Canadian here, this isn't entirely accurate.
What you have to understand is that (formally at least), Canada is like Britain in that power and authority to govern come from the Crown and not from the people (again, in theory). Keep this in mind to understand the following:
The Crown in Right of Canada
The Queen is the source of all power, but she delegates it away to different people and groups. The Governor-General (President in the above analogy, but he has very few real powers, mostly reserve) is the representative of the Crown in Canada and acts on Her Majesty's behalf. As his name suggests, he's the Governor and so exercises the Crown's will in Canada (he's also called General by contrast to the representatives of the Crown in the provincial governments, which are called Lieutenant Governors).
Canada has a separation of powers into legislative, executive, and judicial just like the US:
The Queen (represented by the GG) is 1/3 of our legislature, called Parliament. The other two parts (based on the British model) are the House of Commons and the Senate (equivalent to the House of Lords in the UK).
The HoC has members, each representing a riding (electoral region) in which the residents choose their Member of Parliament.
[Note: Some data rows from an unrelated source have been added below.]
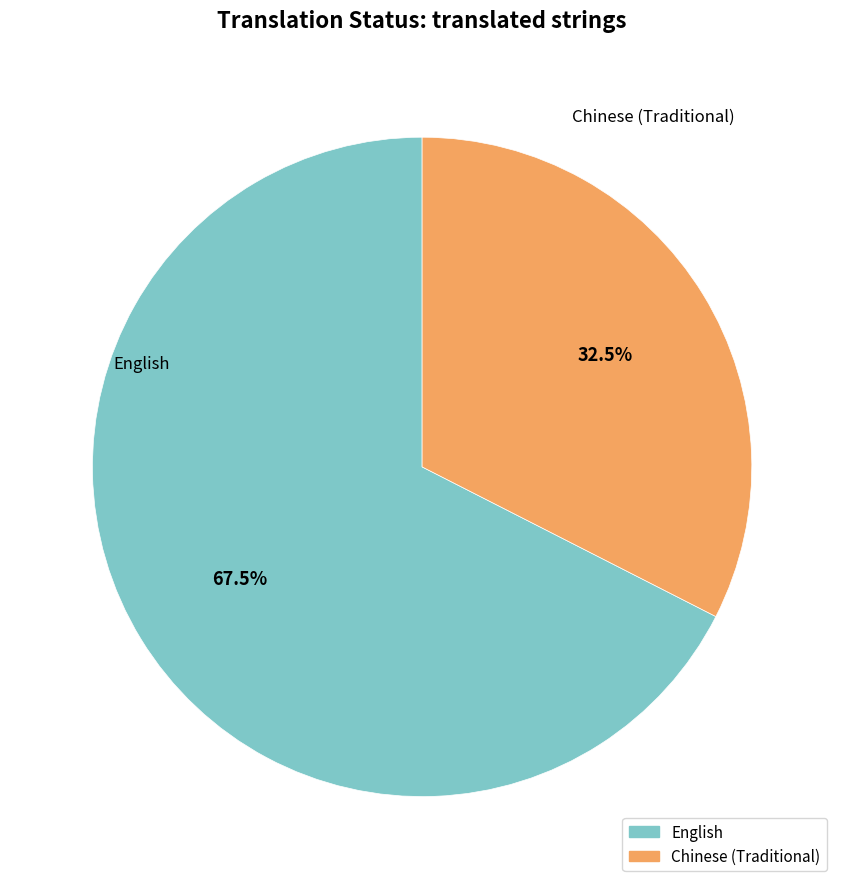

Rank the categories by value from highest to lowest.

English, Chinese (Traditional)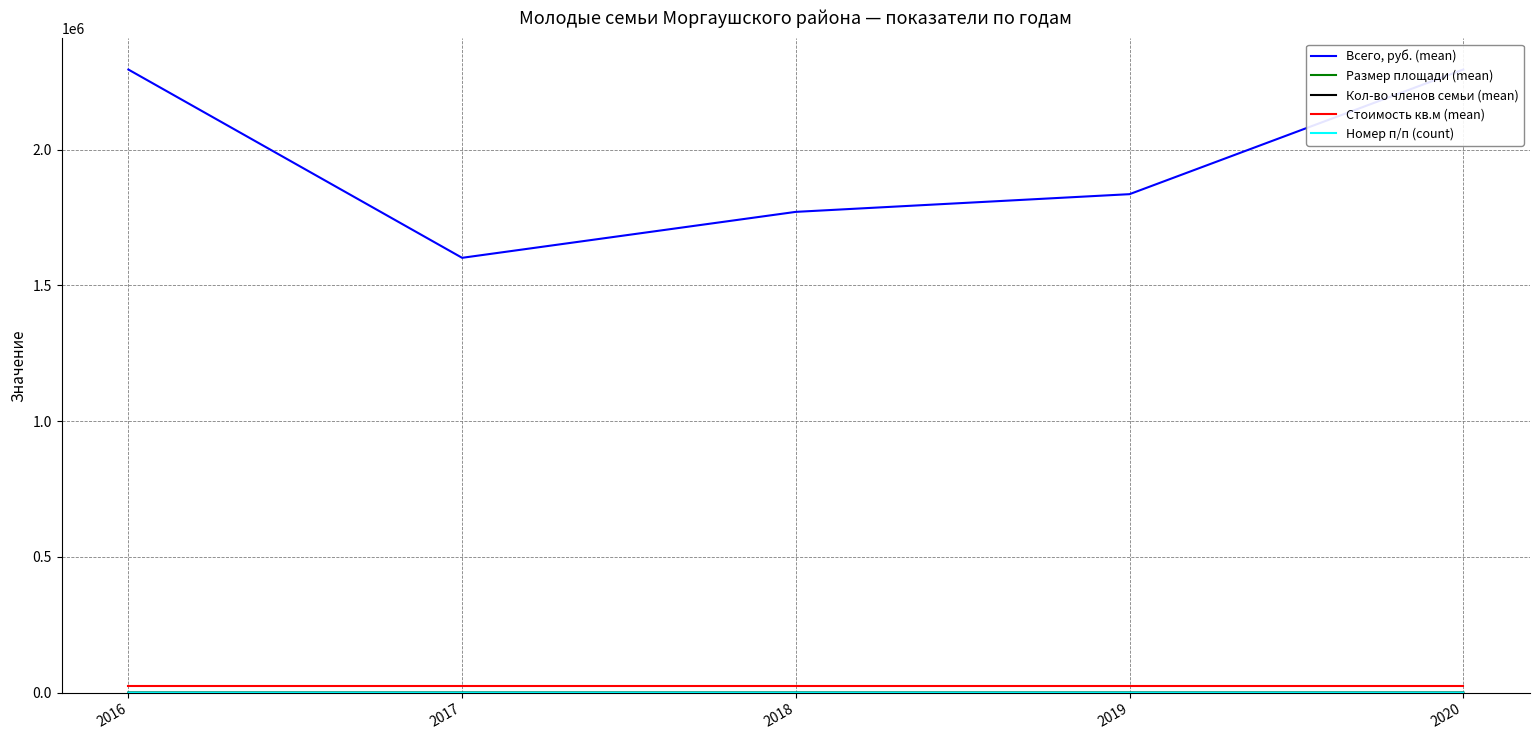

At which label does Номер п/п (count) first exceed 2?

2017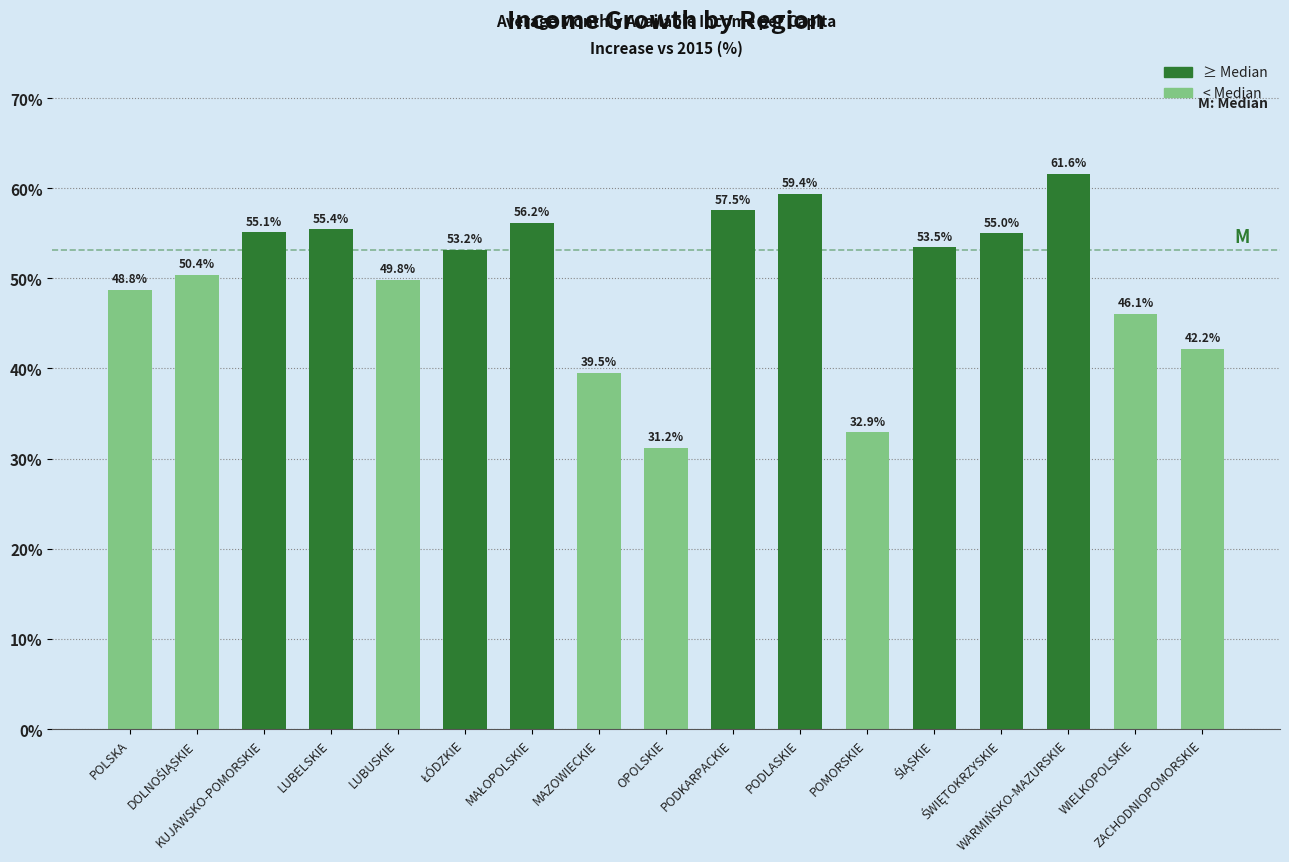

How many data points are less than 53?

8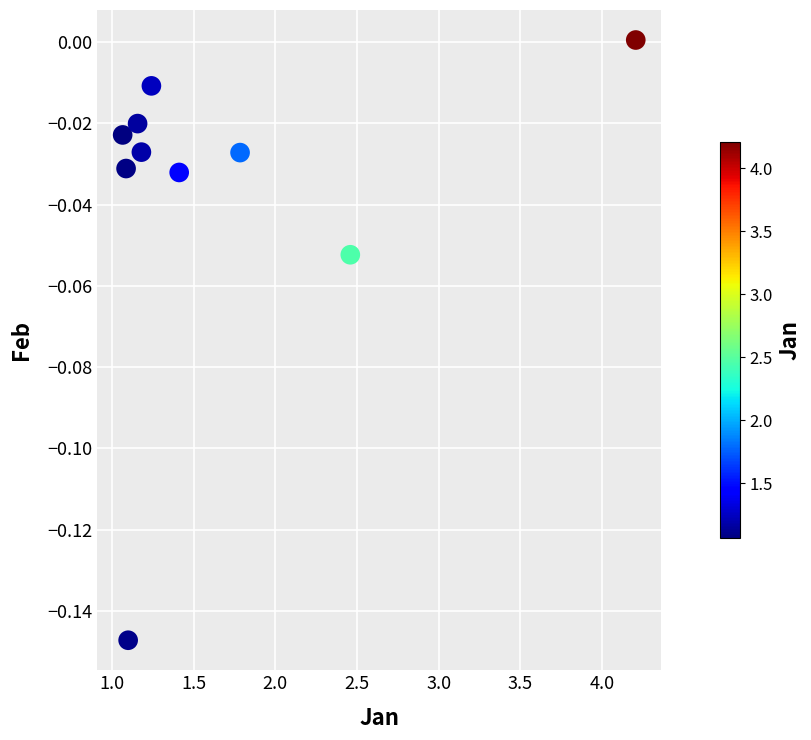

What is the average X value?

1.7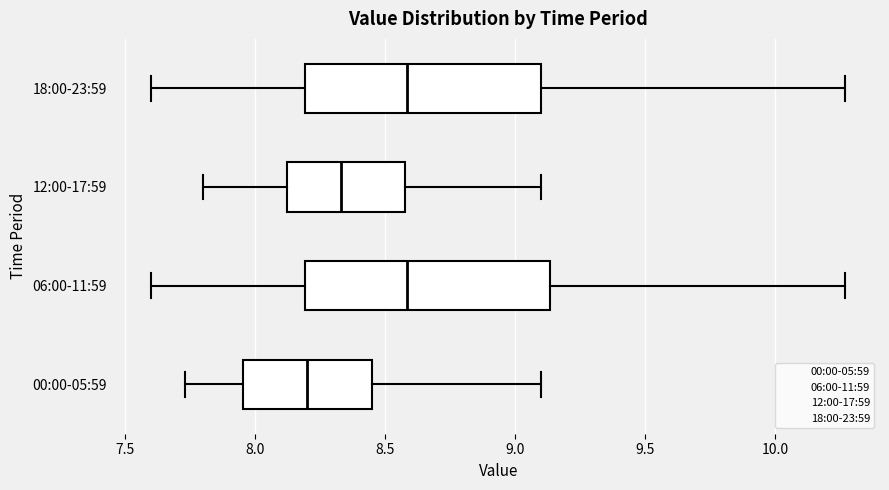

Reading bottom to top, transcribe this box plot: for each box, give where its median line is, the range the box spans, and where its two whiskers end, as read against the x-axis. The values are not printed on the chart, so give them approximately, as read against the axis.

00:00-05:59: median 8.20, box 7.95 to 8.45, whiskers 7.75 to 9.10
06:00-11:59: median 8.60, box 8.20 to 9.15, whiskers 7.60 to 10.25
12:00-17:59: median 8.35, box 8.10 to 8.60, whiskers 7.80 to 9.10
18:00-23:59: median 8.60, box 8.20 to 9.10, whiskers 7.60 to 10.25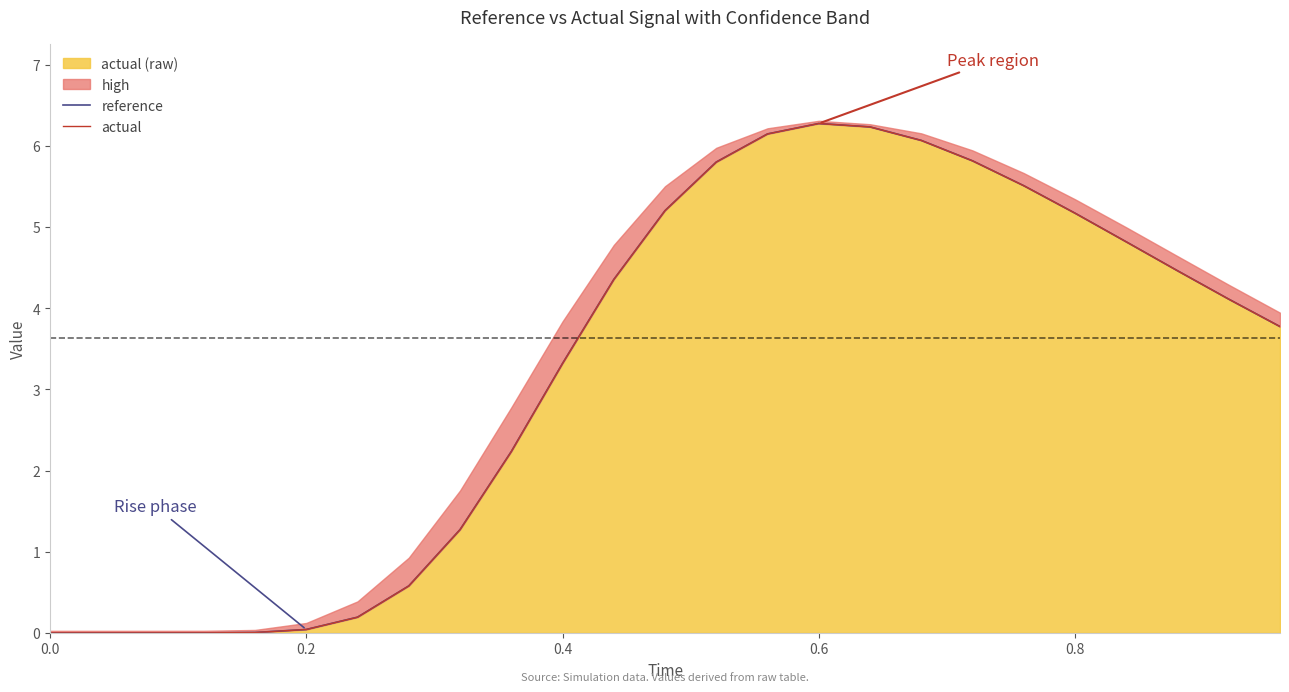

Does the chart display data point markers on the line(s)?

No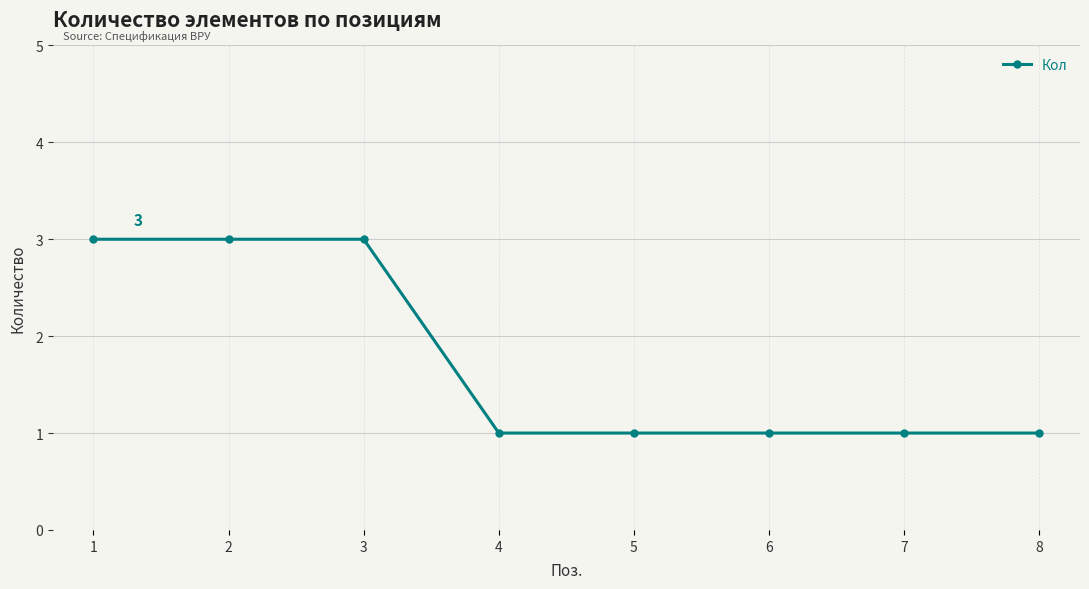

What is the greatest value displayed?

3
De facto, the HoC is the most active and powerful part of parliament. The Prime Minister and his Cabinet of ministers is chosen by the GG from the House of Commons.
The Senate is the upper house of parliament, but it barely does anything. It has members appointed by the Queen via the GG (on the advice of the Prime Minister, we'll get to that later). Members are appointed pretty much for life (they have a mandatory retirement age).
For any law to be passed, it must be approved by all parts of Parliament. In practice, most laws originate in the HoC and then the old farts in the Senate pass it and the GG signs the bill on behalf of the Crown, signing it into law.
The GG (representing the Crown) chooses a Prime Minister as well as other ministers from the HoC to act as a national government, which creates policies etc. In practice, the GG chooses someone who will have the confidence of Parliament, aka someone with a plurality of seats in the GG (since we have 3 major parties it's possible to have 'minority governments', when the ruling party is the minority in the HoC). The Prime Minister is the Head of Government and is in practice the most powerful figure in Canada (supposedly he has more power in Canada than the POTUS in the USA). He has the power to "advise" the GG, which means the PM basically writes down a list of people he wants for the Senate or judges and the GG will approve them. Since the GG also is the one who calls elections, the PM can "advise" him to do that as well. Basically, the PM can do practically anything in the current state where the Crown under the GG is 100% cucked.
As mentioned, Judges for the Supreme Court of Canada are appointed by the GG "on the advice of" the PM, which means in reality Canada does't really have a proper separation of powers.
I didn't mention the governments of the provinces (which also have Lieutenant Governors and Premiers and Supreme Courts which act similar), and there is a complex interaction with them since (unlike in the US), our provincial governments have defined powers by our constitution. Hopefully this gave you enough of an understanding of how our government works.